MIC-DKFZ / nnUNet

Apache License 2.0
5.9k stars 1.76k forks source link

Initial learning rate stuck in v2 #2232

Closed thegooby closed 5 months ago

thegooby commented 5 months ago

Hello, I've recently encountered a problem. When I run something such as nnUNetv2_train 403 3d_fullres all --npz , the initial current learning rate that displays no longer matches what I have in .../nnUNet/nnunetv2/training/nnUNetTrainernnUNetTrainer.py . Just a few days ago, I was having no issues modifying self.initial_lr. However, now it is stuck at 1e-2 no matter what I set the value as. I've tried deleting the pycache folder in the folder that holds the trainer. I have not updated any packages. I have tried closing and reopening the terminal after changing the self.initial_lr, restarting the computer, etc. None of these have fixes the problem, and this is the first time I've run into this issue with v2. The problem persists when using datasets numbered above 500.

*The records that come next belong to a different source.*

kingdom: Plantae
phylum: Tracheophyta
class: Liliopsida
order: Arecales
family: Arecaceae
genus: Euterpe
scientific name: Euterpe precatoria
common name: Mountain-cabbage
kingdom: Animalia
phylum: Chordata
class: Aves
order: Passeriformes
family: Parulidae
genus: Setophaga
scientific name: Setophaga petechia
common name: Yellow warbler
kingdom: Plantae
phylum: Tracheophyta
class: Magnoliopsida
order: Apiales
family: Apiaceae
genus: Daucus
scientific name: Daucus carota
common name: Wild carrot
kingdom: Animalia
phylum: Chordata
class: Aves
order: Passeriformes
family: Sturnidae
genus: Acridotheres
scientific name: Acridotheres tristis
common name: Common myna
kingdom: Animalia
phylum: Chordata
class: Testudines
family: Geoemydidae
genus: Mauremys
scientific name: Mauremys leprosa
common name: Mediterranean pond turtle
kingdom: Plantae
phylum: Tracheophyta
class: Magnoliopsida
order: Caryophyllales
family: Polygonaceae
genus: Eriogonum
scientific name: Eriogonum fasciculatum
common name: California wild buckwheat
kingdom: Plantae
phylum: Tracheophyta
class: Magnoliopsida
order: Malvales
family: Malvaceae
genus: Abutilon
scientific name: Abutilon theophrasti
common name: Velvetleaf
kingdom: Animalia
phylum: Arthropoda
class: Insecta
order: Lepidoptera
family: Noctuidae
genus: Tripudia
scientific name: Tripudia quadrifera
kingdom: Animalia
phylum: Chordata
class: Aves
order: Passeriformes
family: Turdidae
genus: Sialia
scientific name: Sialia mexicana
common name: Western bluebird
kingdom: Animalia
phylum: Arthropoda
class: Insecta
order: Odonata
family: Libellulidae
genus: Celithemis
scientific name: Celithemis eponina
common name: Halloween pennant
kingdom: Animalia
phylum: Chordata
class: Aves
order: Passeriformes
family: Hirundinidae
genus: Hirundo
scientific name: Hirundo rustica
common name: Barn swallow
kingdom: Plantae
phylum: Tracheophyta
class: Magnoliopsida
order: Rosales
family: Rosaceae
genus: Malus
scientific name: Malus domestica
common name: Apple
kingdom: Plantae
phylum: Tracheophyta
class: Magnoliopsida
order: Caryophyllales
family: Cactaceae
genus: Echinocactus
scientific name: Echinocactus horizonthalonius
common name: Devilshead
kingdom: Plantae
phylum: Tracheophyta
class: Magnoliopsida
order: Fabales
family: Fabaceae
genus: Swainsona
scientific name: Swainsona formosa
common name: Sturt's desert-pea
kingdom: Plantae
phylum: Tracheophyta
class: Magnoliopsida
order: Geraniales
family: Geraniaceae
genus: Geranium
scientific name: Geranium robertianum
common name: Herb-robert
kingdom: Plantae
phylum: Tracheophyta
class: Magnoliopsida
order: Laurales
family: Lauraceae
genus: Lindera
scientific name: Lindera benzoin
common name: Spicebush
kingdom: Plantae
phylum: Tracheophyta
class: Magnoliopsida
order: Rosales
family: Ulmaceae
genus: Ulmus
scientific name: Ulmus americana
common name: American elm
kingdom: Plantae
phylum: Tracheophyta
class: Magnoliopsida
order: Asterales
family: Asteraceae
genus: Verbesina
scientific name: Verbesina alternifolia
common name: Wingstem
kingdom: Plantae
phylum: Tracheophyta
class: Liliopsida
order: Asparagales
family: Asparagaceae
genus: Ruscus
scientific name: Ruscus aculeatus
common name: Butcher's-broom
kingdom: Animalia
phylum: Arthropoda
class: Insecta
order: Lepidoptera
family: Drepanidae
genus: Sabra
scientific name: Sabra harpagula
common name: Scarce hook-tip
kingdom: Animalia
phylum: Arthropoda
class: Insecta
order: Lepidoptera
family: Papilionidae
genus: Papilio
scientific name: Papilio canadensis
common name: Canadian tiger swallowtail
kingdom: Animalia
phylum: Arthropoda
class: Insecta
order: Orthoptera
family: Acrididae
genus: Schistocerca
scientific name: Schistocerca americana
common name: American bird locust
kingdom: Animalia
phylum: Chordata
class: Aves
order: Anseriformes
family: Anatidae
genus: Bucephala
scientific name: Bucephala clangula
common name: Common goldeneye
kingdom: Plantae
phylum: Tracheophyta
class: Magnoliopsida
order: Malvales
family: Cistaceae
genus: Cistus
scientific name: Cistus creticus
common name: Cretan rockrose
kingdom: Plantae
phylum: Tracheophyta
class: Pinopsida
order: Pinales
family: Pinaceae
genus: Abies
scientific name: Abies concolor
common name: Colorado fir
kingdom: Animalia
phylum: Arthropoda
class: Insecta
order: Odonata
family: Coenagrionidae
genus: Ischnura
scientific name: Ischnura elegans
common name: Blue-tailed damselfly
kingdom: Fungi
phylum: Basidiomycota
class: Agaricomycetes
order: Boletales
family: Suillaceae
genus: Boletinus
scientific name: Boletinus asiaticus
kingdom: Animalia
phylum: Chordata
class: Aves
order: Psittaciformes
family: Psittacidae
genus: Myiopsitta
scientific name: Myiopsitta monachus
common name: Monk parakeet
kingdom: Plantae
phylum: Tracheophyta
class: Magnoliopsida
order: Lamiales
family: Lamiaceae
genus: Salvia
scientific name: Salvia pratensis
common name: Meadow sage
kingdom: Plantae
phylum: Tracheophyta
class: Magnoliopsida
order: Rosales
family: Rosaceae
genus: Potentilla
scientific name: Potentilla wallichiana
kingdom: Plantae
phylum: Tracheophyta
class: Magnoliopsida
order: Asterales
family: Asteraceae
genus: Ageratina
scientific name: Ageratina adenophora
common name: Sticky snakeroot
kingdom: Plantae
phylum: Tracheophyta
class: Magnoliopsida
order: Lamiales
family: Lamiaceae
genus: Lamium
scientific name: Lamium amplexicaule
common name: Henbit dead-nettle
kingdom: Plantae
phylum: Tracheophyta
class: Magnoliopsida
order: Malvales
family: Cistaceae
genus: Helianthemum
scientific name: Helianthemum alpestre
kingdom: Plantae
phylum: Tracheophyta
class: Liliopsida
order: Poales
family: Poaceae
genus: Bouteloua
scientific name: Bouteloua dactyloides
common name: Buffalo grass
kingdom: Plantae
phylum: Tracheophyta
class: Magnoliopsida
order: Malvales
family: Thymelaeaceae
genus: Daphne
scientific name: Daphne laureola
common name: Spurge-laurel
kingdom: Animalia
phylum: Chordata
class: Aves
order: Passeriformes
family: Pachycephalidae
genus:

I'm not sure if this is a recent issue, but I get this warning on executing that line

.../anaconda3/lib/python3.11/site-packages/torch/optim/lr_scheduler.py:28: UserWarning: The verbose parameter is deprecated. Please use get_last_lr() to access the learning rate.
  warnings.warn("The verbose parameter is deprecated. Please use get_last_lr() "
FabianIsensee commented 5 months ago

Hey, I just verified with nnUNetTrainerVanillaAdam3en4 https://github.com/MIC-DKFZ/nnUNet/blob/d12a0c1c02c18b23918fe3d0cf94f56086ef3e85/nnunetv2/training/nnUNetTrainer/variants/optimizer/nnUNetTrainerAdam.py#L38 that changing the initial learning rate still works. There is no reason why it shouldn't. Please make sure to set your initial lr AFTER calling super().__init__(...)! Best, Fabian

thegooby commented 5 months ago

Thank you for looking into this. In April, I added export PATH=~/anaconda3/bin:$PATH to the end of my bashrc for another project. I'm not sure why it took so long for the changes to take place, but it works properly now with that line commented out.